*Text block*
Close

William Byrd, Father of Music

Matthew J. Hall, harpsichord and organ

Music by William Byrd (c. 1539–1623)

Fantasia in C, BK 25
Fantasia in C, BK 27

Pavan and Galliard in a, BK 16

Pavan and Galliard: Ph. Tregian [in F], BK 60

Walsingham, BK 8

– pause –

Fantasia in d, BK 46

Clarifica me, Pater, BK 47–49
Gloria tibi Trinitas, BK 50

Lachrymae Pavan, BK 54, after John Dowland (1563–1626)
Galliard, BK 55, after James Harding (c. 1560–1626)

Callino Casturame, BK 35
The Carman’s Whistle, BK 36

Voluntarie: for my Ladye Nevell, BK 61

Quadran Pavan and Galliard, BK 70

“BK” numbers refer to the sequential numbering of Byrd’s keyboard works in Musica Britannica vols. 27–28.

Notes

William Byrd’s life spanned the reign of seven English monarchs in the most tumultuous century of that nation’s history; only the chaos of the mid-20th century matches the threat of utter destruction of that time. In the midst of this, Byrd single-handedly built Elizabethan musical culture, for, unlike Tallis before him or Morley after, none of his contemporaries were his equal. This was widely acknowledged in his time: John Bull said in 1597, “he is no Byrd, but an Eagle that soars high above us all.” In an apparent reference to the irony of a Catholic at the heart of Elizabethan musical culture, another contemporary called him the “Father of Music.” Besides his public service and musical path-blazing, he was loved and admired by his students, colleagues, and patrons, Protestants and Catholics alike—despite being frequently in cahoots with Catholic agitators and, by all accounts, a stubborn and litigious person.

In this concert, I play harpsichord and organ music from various periods in his life to trace his development as a composer and performer. In addition to works that seem to address his Catholic politics and faith, I will also perform works that evince Byrd’s special genius, present even in his earliest works: his flexible approach to imitation that balances cogency and variety, his elegant shaping of the rhythm of phrases and sections, and his “natural disposition to Gravitie and Pietie.”

*Written request*
Duplicate the concert program's text word for word, from "Voluntarie: for my" up to and including "Britannica vols. 27–28.".

*Raw data*
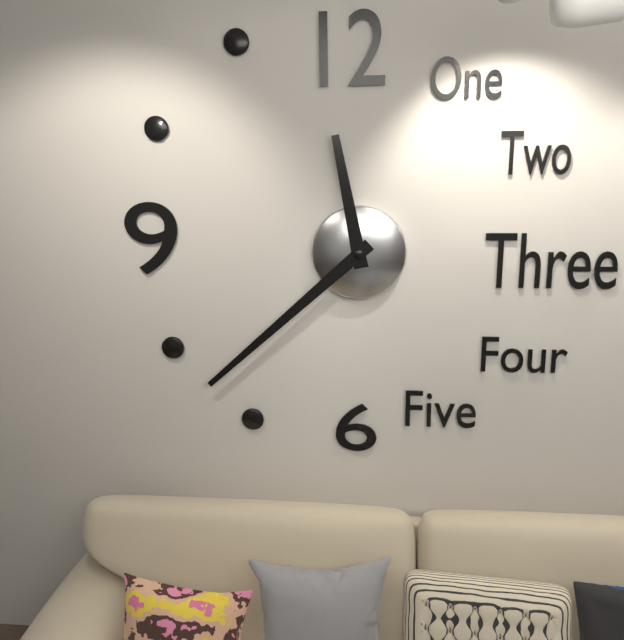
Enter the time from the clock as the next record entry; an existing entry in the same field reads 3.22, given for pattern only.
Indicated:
11.38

*Response for this exercise*
Voluntarie: for my Ladye Nevell, BK 61

Quadran Pavan and Galliard, BK 70

“BK” numbers refer to the sequential numbering of Byrd’s keyboard works in Musica Britannica vols. 27–28.